§ **What you will do**:
In the listing below, identify each line with the word "living" and return those lines.

§ **Task material**:
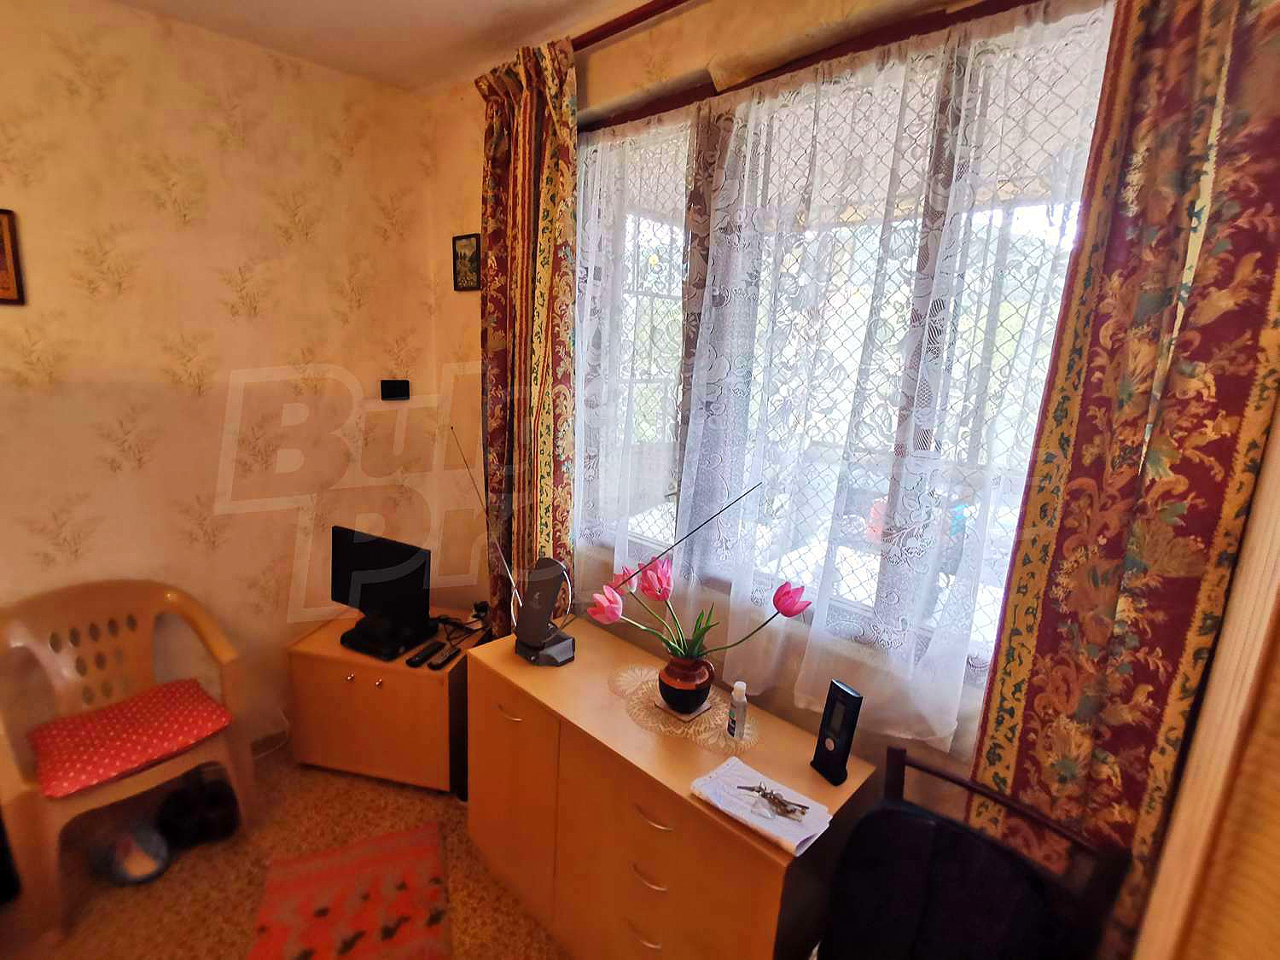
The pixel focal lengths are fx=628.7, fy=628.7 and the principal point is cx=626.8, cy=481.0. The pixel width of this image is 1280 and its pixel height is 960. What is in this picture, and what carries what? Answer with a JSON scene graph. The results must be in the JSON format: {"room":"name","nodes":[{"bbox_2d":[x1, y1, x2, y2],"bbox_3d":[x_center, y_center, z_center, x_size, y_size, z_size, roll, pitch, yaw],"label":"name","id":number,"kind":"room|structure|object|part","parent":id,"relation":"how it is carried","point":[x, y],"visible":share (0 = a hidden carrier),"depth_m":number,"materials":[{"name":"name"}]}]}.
{"room":"living room","nodes":[
{"label":"living room","id":0,"kind":"room"},
{"bbox_2d":[0,0,448,775],"bbox_3d":[-2.190,-0.107,1.766,0.177,2.751,3.626,14,16,42],"label":"left wall","id":1,"kind":"structure","parent":0,"point":[298,348],"depth_m":2.27,"materials":[{"name":"beige paper"}]},
{"bbox_2d":[0,208,25,304],"bbox_3d":[-1.940,-0.664,1.825,0.024,0.278,0.248,14,16,42],"label":"picture","id":2,"kind":"object","parent":1,"relation":"attached to","point":[1,221],"visible":0.99,"depth_m":1.90,"materials":[{"name":"brown wood"}]},
{"bbox_2d":[379,378,409,400],"bbox_3d":[-1.024,-0.405,2.779,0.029,0.086,0.120,14,16,42],"label":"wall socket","id":3,"kind":"object","parent":1,"relation":"attached to","point":[396,388],"visible":0.99,"depth_m":2.77,"materials":[{"name":"black plastic"}]},
{"bbox_2d":[0,747,572,959],"bbox_3d":[-0.804,1.605,0.896,3.877,0.102,3.705,14,16,42],"label":"floor","id":4,"kind":"structure","parent":0,"point":[456,848],"depth_m":2.02,"materials":[{"name":"carpet"}]},
{"bbox_2d":[0,578,254,943],"bbox_3d":[-1.670,0.816,2.054,0.546,0.846,0.634,14,16,42],"label":"plastic chair","id":5,"kind":"object","parent":4,"relation":"on","point":[216,638],"visible":0.87,"depth_m":2.02,"materials":[{"name":"plastic"}]},
{"bbox_2d":[29,677,232,798],"bbox_3d":[-1.589,0.797,2.026,0.405,0.076,0.456,14,16,42],"label":"seat cushion","id":6,"kind":"object","parent":5,"relation":"on","point":[205,700],"visible":0.95,"depth_m":1.95,"materials":[{"name":"red fabric"}]},
{"bbox_2d":[94,821,170,885],"bbox_3d":[-1.606,1.191,2.044,0.240,0.140,0.197,7,13,20],"label":"slipper","id":7,"kind":"object","parent":4,"relation":"on","point":[136,864],"visible":0.9,"depth_m":2.01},
{"bbox_2d":[154,769,241,848],"bbox_3d":[-1.514,1.142,2.233,0.238,0.173,0.237,-2,13,-21],"label":"shoes","id":8,"kind":"object","parent":4,"relation":"on","point":[207,823],"visible":0.85,"depth_m":2.18,"materials":[{"name":"black"}]},
{"bbox_2d":[244,822,453,959],"bbox_3d":[-0.768,1.361,1.734,0.536,0.010,1.061,-2,13,-21],"label":"rug","id":9,"kind":"object","parent":4,"relation":"on","point":[319,918],"visible":0.99,"depth_m":1.94,"materials":[{"name":"red carpet"}]},
{"bbox_2d":[286,610,477,793],"bbox_3d":[-0.945,0.894,2.616,0.658,0.542,0.467,5,12,11],"label":"tv cabinet","id":10,"kind":"object","parent":4,"relation":"on","point":[337,662],"visible":0.78,"depth_m":2.41,"materials":[{"name":"brown wood"}]},
{"bbox_2d":[329,525,432,654],"bbox_3d":[-0.972,0.417,2.485,0.495,0.399,0.185,9,14,26],"label":"television","id":11,"kind":"object","parent":10,"relation":"on","point":[367,563],"visible":0.99,"depth_m":2.45,"materials":[{"name":"black plastic"}]},
{"bbox_2d":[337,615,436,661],"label":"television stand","id":12,"kind":"object","parent":10,"relation":"on","point":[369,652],"visible":0.77,"depth_m":2.43,"materials":[{"name":"black plastic"}]},
{"bbox_2d":[405,639,446,668],"bbox_3d":[-0.763,0.656,2.393,0.052,0.023,0.167,7,13,18],"label":"remote control","id":13,"kind":"object","parent":10,"relation":"on","point":[415,662],"visible":0.98,"depth_m":2.37,"materials":[{"name":"black plastic"}]},
{"bbox_2d":[428,644,463,669],"bbox_3d":[-0.687,0.666,2.375,0.049,0.022,0.160,6,13,17],"label":"remote control","id":14,"kind":"object","parent":10,"relation":"on","point":[441,662],"visible":0.98,"depth_m":2.35,"materials":[{"name":"black plastic"}]},
{"bbox_2d":[417,600,490,667],"bbox_3d":[-0.697,0.588,2.490,0.241,0.082,0.363,5,12,13],"label":"cable","id":15,"kind":"object","parent":10,"relation":"on","point":[444,619],"visible":0.8,"depth_m":2.49,"materials":[{"name":"black plastic"}]},
{"bbox_2d":[461,616,878,959],"bbox_3d":[0.033,0.991,1.842,1.175,0.756,0.436,14,16,42],"label":"sideboard","id":16,"kind":"object","parent":4,"relation":"on","point":[560,681],"visible":0.91,"depth_m":1.61,"materials":[{"name":"brown wood"}]},
{"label":"handle","id":17,"kind":"part","parent":16,"relation":"part of","materials":[{"name":"gold metal"}]},
{"bbox_2d":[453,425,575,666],"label":"indoor antenna","id":18,"kind":"object","parent":16,"relation":"on","point":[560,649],"visible":0.99,"depth_m":1.92,"materials":[{"name":"metal"}]},
{"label":"handle","id":19,"kind":"part","parent":16,"relation":"part of","materials":[{"name":"gold metal"}]},
{"bbox_3d":[0.049,0.950,1.513,0.085,0.014,0.037,14,16,42],"label":"handle","id":20,"kind":"part","parent":16,"relation":"part of","materials":[{"name":"gold metal"}]},
{"bbox_3d":[0.062,0.789,1.485,0.089,0.013,0.040,14,16,42],"label":"handle","id":21,"kind":"part","parent":16,"relation":"part of","materials":[{"name":"metal"}]},
{"bbox_2d":[607,662,762,755],"bbox_3d":[0.154,0.618,1.748,0.477,0.004,0.340,14,16,42],"label":"doily","id":22,"kind":"object","parent":16,"relation":"on","point":[634,676],"visible":0.62,"depth_m":1.69,"materials":[{"name":"fabric"}]},
{"bbox_2d":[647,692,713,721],"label":"coaster","id":23,"kind":"object","parent":22,"relation":"on","point":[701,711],"visible":0.53,"depth_m":1.71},
{"bbox_2d":[657,653,715,714],"bbox_3d":[0.157,0.553,1.722,0.142,0.128,0.143,-6,15,-35],"label":"flower pot","id":24,"kind":"object","parent":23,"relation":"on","point":[669,692],"visible":0.92,"depth_m":1.67,"materials":[{"name":"ceramic"}]},
{"bbox_2d":[583,482,796,661],"bbox_3d":[0.155,0.279,1.660,0.518,0.490,0.359,14,16,42],"label":"tulip bouquet","id":25,"kind":"object","parent":24,"relation":"in","point":[674,649],"visible":0.92,"depth_m":1.67,"materials":[{"name":"plant"}]},
{"bbox_2d":[726,680,748,740],"bbox_3d":[0.284,0.583,1.604,0.041,0.151,0.042,-1,13,-16],"label":"bottle","id":26,"kind":"object","parent":22,"relation":"on","point":[741,708],"visible":1,"depth_m":1.59,"materials":[{"name":"clear plastic"}]},
{"bbox_2d":[690,756,833,853],"bbox_3d":[0.287,0.702,1.380,0.262,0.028,0.172,14,16,42],"label":"paper stack","id":27,"kind":"object","parent":16,"relation":"on","point":[801,837],"visible":0.89,"depth_m":1.36,"materials":[{"name":"white paper"}]},
{"bbox_2d":[739,783,808,819],"bbox_3d":[0.315,0.688,1.366,0.154,0.023,0.070,14,16,42],"label":"key bunch","id":28,"kind":"object","parent":27,"relation":"on","point":[761,788],"visible":0.99,"depth_m":1.35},
{"bbox_2d":[809,679,864,785],"bbox_3d":[0.490,0.583,1.465,0.056,0.213,0.090,-4,14,-27],"label":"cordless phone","id":29,"kind":"object","parent":16,"relation":"on","point":[852,700],"visible":1,"depth_m":1.45,"materials":[{"name":"black plastic"}]},
{"bbox_2d":[812,745,1131,959],"bbox_3d":[0.542,1.075,1.197,0.488,0.904,0.521,14,16,42],"label":"chair","id":30,"kind":"object","parent":4,"relation":"on","point":[899,759],"visible":0.83,"depth_m":1.20,"materials":[{"name":"black"}]},
{"bbox_2d":[94,0,662,94],"bbox_3d":[-0.586,-1.147,0.301,3.992,0.116,3.648,14,16,42],"label":"ceiling","id":31,"kind":"structure","parent":0,"point":[425,3],"depth_m":2.07,"materials":[{"name":"white paint"}]},
{"bbox_2d":[434,0,1118,840],"bbox_3d":[0.334,-0.025,1.870,3.277,2.775,0.208,14,16,42],"label":"window wall","id":32,"kind":"structure","parent":0,"point":[663,36],"depth_m":1.94,"materials":[{"name":"paper"}]},
{"bbox_2d":[451,232,481,291],"bbox_3d":[-0.648,-0.882,2.541,0.166,0.213,0.024,14,16,42],"label":"small picture","id":33,"kind":"object","parent":32,"relation":"attached to","point":[470,243],"visible":0.98,"depth_m":2.53},
{"bbox_2d":[569,0,691,51],"bbox_3d":[0.337,-1.201,1.445,2.561,0.062,0.143,14,16,42],"label":"curtain rod","id":34,"kind":"object","parent":32,"relation":"attached to","point":[674,3],"visible":0.65,"depth_m":1.75,"materials":[{"name":"brown wood"}]},
{"bbox_2d":[475,34,579,633],"bbox_3d":[-0.371,-0.179,2.264,0.501,2.503,0.125,14,16,42],"label":"left curtain","id":35,"kind":"object","parent":34,"relation":"hanging from","point":[547,466],"visible":0.82,"depth_m":2.14,"materials":[{"name":"fabric"}]},
{"bbox_2d":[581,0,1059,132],"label":"curtain rod","id":36,"kind":"object","parent":32,"relation":"attached to","point":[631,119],"visible":0.79,"depth_m":1.51,"materials":[{"name":"brown wood"}]},
{"bbox_2d":[965,0,1279,959],"bbox_3d":[0.870,0.177,1.090,0.384,2.560,0.100,14,16,42],"label":"right curtain","id":37,"kind":"object","parent":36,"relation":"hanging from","point":[1137,404],"visible":0.87,"depth_m":1.04,"materials":[{"name":"fabric"}]},
{"bbox_2d":[573,0,1114,701],"bbox_3d":[0.397,-0.313,1.748,1.699,1.540,0.153,14,16,42],"label":"window","id":38,"kind":"structure","parent":32,"relation":"in","point":[645,229],"depth_m":1.63,"materials":[{"name":"glass"}]},
{"bbox_2d":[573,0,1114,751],"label":"lace curtain","id":39,"kind":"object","parent":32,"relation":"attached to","point":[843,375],"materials":[{"name":"white fabric"}]},
{"bbox_2d":[1131,380,1279,959],"bbox_3d":[1.033,0.373,0.772,0.425,2.289,0.612,14,16,42],"label":"door","id":40,"kind":"structure","parent":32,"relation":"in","point":[1278,772],"depth_m":0.91,"materials":[{"name":"brown wood"}]}
]}

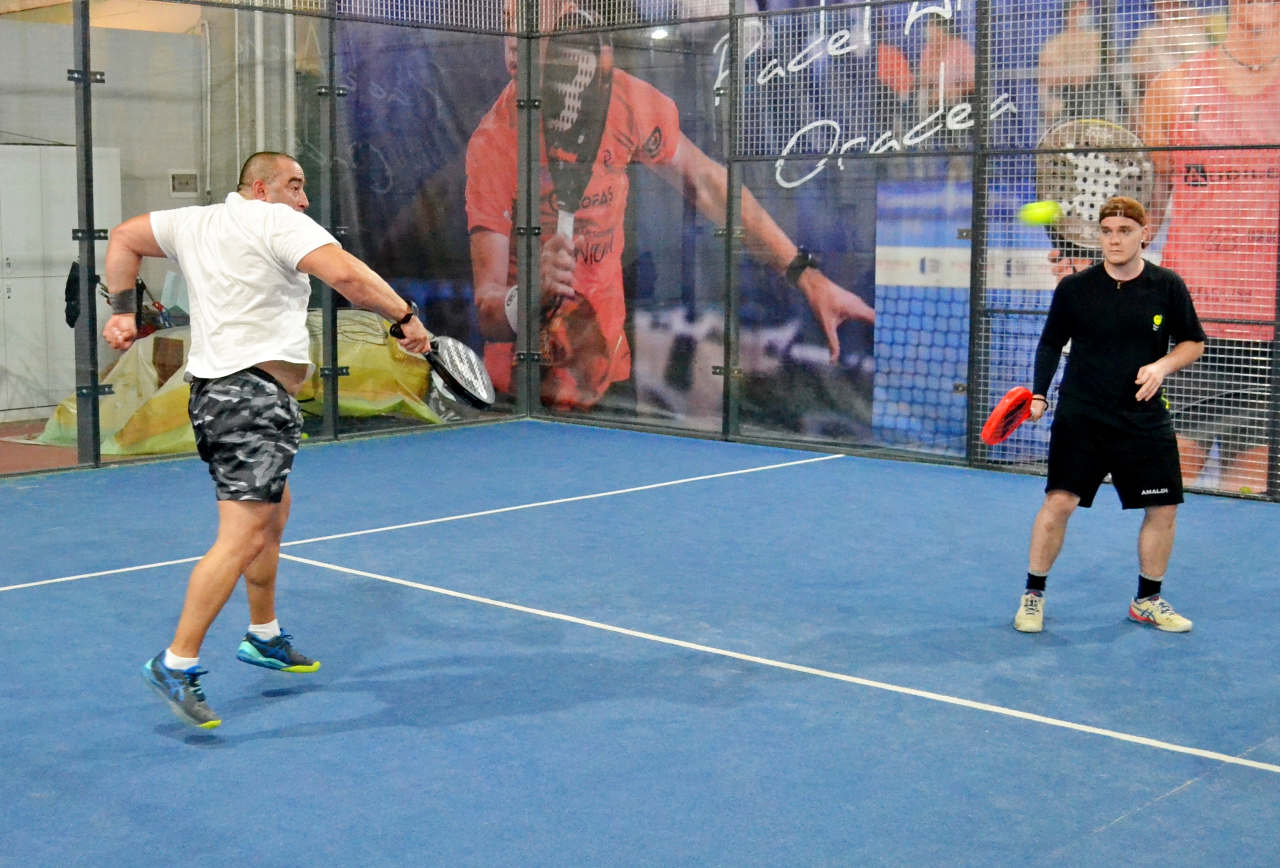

§ **Expected answer**:
{"room":"living room","nodes":[
{"label":"living room","id":0,"kind":"room"},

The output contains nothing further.